A total of 78 SSRs, each associated with at least two agronomic traits which had been identified using association mapping in our previous research based on (Li et al. 2016a, 2016b, 2016c, 2017), were located on 24 chromosomes with the exception of chr.04 and chr.05, and three unknown chromosomes (Supplemental Table 2). Here, these markers were repeatedly evaluated, and ultimately 21 SSRs located on 21 chromosomes with clear band patterns, good repeatability and high polymorphism information content were identified (Table 1).

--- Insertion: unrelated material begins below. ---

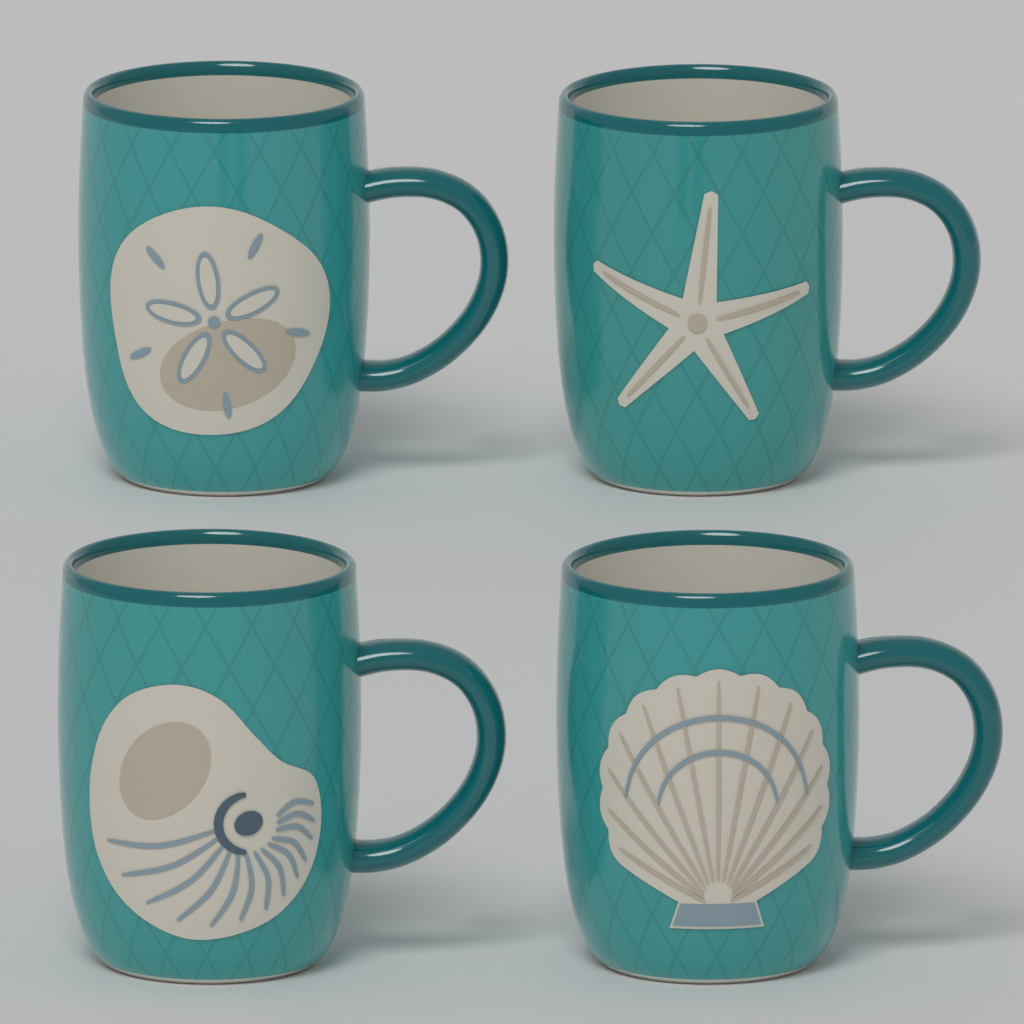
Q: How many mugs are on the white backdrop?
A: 4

They were respectively CGR6078 on Chr.01 (A01), DPL0041 on Chr.02 (A02), MUSS162 on Chr.03 (A03), DPL0852 on Chr.07 (A07), CGR6103 on Chr.08 (A08), DPL0530 on Chr.09 (A09), NAU3467 on Chr.10 (A10), JESPR201 on Chr.11 (A11), CGR5193 on Chr.12 (A12), JESPR204 on Chr.13 (A13), NAU1070 on Chr.14 (D02), NAU3901 on Chr.15 (D01), TMB1268 on Chr.17 (D03), NAU2443 on Chr.18 (D13), NAU1102 on Chr.19 (D05), CGR6022 on Chr.20 (D10), NAU6966 on Chr.22 (D04), NAU5189 on Chr.23 (D09), DPL0068 on Chr.24 (D08), NAU3588 on Chr.25 (D06), and NAU3862 on Chr.26 (D12). In addition, five SSRs, MUSS193 on Chr.04 (A04) and DPL0131 on Chr.21 (D11) reported linked with at least two agronomic traits by linkage mapping (Shao et al. 2014, Sun et al. 2012), NAU3269 on Chr.05 (A05), BNL3650 on Chr.06 (A06), and BNL2634 on Chr.16 (D07) reported associated with at least two agronomic traits by association mapping (Abdurakhmonov et al. 2009, Cai et al. 2014, Mei et al. 2013), were also repeatedly evaluated respectively. The amplification products of these five SSRs all had clear band patterns and good reproducibility. As a result, a total of 26 SSRs, corresponding to the 26 chromosomes of Upland cotton, were identified as core primers for this study (Table 1).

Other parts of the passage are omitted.